• TASKS FOR THIS EXERCISE
A) For the post on the Christmas painting, decide whether each statement agrees with it: (i) the Christmas paintings of the previous fourteen years were kept simple, (ii) the cover that closed the deal was by Bon Jovi, (iii) in 2018 the amount of music behind the portraits was growing in length. Answer yes or no for each, quoting the deciding words.
B) In the post on the Christmas painting, what decision sped up the trend toward longer and better arrangements?
C) Reproduce the stretch of the post on the Christmas painting from "S_V_H Please Come" through "brief history retelling.".

• SELECTED EXTRACT
=====
S_V_H Please Come Home for Christmas_ project complete

My approach to creating a Christmas painting for the last fourteen years was to keep it simple, in the current style of that year, and get it done quickly and painless.    That all ended with this the last Christmas painting. 

 

My explanation starts with my previous blog entry: ” … I found this music…….. going through several video lists of the top Christmas songs of all time.    ….. I stopped to look at a video of a song I never heard of called Please Come Home for Christmas.  It was being sung by Bon Jovi….. …… The cover that closed the deal was by the country singer Martina McBride.”  That was my typical start of a Christmas painting.  What happened next requires a brief history retelling.

It was in 2018 that I noticed that the amount of music I wanted to base my portraits was increasing in length.   Eventually, I stop using small pieces or short phrases of music from sheet music.  That had been the norm since the beginning of this art.   This happened because I was creating my own arrangements as I added sound to an increasing number of artworks.   As my arrangements and the sound reproduction improved, so did the length and the size of the artwork’s music.   The switching to more professional software improved the quality of my arrangements even more.  This all sped up, with the decision to buy a mechanical license for any copyrighted music I wanted to portray.  This trend to expand the artwork’s arrangements surely had its origins from Classical and older pieces of musical artworks that were in the Public Doman with no copyright issues.
=====
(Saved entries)
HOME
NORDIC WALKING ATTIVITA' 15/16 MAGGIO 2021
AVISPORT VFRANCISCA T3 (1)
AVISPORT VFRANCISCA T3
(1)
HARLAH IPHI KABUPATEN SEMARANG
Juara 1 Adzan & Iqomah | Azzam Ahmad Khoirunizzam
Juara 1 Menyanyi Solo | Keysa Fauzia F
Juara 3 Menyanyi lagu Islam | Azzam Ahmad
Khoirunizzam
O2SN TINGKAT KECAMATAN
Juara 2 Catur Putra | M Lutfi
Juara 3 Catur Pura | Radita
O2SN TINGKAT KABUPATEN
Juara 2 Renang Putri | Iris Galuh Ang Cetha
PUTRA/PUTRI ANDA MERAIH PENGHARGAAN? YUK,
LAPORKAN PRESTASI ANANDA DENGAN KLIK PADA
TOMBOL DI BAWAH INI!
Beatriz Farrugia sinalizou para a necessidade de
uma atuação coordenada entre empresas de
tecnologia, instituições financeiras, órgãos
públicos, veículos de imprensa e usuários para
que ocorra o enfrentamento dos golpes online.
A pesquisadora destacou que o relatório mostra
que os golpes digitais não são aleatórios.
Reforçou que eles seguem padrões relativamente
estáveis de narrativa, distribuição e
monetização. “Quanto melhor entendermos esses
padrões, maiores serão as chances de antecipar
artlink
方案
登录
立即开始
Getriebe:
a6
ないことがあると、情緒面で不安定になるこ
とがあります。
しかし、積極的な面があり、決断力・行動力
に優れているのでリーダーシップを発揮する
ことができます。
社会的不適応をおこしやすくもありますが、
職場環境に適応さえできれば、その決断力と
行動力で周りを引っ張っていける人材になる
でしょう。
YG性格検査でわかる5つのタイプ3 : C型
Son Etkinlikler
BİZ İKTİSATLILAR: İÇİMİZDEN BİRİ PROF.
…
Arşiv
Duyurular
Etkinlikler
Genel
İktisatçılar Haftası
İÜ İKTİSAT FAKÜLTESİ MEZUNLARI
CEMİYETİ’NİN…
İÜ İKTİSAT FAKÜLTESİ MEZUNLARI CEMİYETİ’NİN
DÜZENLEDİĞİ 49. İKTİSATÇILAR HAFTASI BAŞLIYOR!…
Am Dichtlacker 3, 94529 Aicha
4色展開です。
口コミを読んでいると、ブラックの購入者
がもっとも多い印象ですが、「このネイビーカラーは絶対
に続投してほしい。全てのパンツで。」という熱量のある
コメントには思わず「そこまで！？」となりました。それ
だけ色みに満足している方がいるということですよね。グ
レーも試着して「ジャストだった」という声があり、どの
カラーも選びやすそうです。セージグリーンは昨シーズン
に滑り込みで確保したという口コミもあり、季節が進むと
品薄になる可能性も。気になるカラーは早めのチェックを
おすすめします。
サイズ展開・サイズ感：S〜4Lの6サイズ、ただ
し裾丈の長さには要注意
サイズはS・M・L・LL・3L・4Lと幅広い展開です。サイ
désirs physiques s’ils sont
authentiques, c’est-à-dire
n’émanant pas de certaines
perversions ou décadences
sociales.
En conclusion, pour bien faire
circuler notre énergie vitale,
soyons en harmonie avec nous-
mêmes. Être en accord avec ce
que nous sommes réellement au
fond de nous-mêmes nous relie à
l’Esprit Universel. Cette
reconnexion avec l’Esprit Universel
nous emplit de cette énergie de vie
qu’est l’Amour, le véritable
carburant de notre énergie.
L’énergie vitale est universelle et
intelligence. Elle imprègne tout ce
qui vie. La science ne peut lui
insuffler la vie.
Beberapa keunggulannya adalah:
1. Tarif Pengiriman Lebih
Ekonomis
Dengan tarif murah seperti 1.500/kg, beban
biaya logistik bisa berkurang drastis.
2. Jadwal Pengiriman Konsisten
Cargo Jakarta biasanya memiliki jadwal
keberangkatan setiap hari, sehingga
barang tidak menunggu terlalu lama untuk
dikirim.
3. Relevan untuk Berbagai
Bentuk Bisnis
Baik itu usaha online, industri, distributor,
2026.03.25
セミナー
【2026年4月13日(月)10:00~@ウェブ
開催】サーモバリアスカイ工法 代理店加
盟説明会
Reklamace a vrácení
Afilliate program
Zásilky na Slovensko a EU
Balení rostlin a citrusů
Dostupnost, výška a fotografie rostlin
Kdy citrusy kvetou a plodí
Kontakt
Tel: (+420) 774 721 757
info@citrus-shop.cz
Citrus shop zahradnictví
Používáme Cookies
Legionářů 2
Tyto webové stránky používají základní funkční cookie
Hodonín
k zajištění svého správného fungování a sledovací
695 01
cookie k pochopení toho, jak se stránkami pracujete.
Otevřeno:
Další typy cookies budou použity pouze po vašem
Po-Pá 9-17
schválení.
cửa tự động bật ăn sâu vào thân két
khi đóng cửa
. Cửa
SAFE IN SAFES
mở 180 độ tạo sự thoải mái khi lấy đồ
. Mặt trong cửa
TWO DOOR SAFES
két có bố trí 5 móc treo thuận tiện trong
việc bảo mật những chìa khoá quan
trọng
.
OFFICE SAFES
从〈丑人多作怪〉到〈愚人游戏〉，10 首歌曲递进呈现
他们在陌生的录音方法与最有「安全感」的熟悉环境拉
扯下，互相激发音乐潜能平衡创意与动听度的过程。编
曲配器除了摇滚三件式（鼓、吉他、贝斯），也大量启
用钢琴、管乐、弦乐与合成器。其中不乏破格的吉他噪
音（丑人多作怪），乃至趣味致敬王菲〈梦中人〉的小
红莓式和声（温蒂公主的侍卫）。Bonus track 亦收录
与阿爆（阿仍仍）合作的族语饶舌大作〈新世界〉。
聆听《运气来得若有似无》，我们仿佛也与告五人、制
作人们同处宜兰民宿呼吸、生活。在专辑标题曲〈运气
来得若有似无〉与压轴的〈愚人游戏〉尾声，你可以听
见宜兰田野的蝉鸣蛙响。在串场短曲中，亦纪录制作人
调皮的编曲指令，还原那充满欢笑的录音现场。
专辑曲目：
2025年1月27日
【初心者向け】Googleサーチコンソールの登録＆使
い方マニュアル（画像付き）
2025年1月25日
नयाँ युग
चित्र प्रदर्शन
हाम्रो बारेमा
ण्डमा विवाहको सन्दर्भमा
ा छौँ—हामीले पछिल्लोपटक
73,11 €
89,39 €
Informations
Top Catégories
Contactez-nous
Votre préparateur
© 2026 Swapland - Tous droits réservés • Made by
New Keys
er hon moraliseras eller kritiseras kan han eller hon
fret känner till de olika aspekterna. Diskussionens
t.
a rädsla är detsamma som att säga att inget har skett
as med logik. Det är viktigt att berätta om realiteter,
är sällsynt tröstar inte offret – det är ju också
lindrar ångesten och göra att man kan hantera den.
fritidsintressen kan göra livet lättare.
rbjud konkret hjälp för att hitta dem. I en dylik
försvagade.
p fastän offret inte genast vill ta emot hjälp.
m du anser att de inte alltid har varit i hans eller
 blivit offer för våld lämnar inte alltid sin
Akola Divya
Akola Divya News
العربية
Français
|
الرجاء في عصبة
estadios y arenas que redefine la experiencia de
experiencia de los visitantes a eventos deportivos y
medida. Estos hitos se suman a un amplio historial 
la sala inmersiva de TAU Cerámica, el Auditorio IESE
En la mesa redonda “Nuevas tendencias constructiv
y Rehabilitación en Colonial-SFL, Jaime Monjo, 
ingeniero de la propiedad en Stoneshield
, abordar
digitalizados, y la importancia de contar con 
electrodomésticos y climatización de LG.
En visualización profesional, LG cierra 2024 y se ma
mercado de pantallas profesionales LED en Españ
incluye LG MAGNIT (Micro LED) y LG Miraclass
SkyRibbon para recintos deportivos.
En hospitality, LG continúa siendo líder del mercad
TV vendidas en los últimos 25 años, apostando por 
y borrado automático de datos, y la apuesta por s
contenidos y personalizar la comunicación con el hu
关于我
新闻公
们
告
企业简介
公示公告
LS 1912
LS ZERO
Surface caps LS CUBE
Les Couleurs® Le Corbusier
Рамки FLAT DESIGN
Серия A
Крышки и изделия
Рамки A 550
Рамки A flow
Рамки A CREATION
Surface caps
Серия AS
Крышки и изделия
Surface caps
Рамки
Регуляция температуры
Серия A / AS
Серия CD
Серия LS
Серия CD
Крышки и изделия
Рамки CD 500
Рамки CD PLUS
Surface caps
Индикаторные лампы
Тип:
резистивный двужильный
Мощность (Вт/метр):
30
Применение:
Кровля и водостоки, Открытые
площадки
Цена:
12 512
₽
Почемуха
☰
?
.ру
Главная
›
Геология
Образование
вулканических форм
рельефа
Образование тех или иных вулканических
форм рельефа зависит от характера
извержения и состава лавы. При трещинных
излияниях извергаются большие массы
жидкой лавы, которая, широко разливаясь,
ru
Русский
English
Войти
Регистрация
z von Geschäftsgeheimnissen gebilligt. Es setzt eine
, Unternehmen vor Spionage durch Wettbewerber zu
=====
• PER-TASK ANSWERS
A)
(i) Yes: "My approach to creating a Christmas painting for the last fourteen years was to keep it simple"
(ii) No: "The cover that closed the deal was by the country singer Martina McBride."
(iii) Yes: "It was in 2018 that I noticed that the amount of music I wanted to base my portraits was increasing in length."

B) The decision to buy a mechanical license for any copyrighted music the artist wanted to portray.

C)
S_V_H Please Come Home for Christmas_ project complete

My approach to creating a Christmas painting for the last fourteen years was to keep it simple, in the current style of that year, and get it done quickly and painless.    That all ended with this the last Christmas painting. 

 

My explanation starts with my previous blog entry: ” … I found this music…….. going through several video lists of the top Christmas songs of all time.    ….. I stopped to look at a video of a song I never heard of called Please Come Home for Christmas.  It was being sung by Bon Jovi….. …… The cover that closed the deal was by the country singer Martina McBride.”  That was my typical start of a Christmas painting.  What happened next requires a brief history retelling.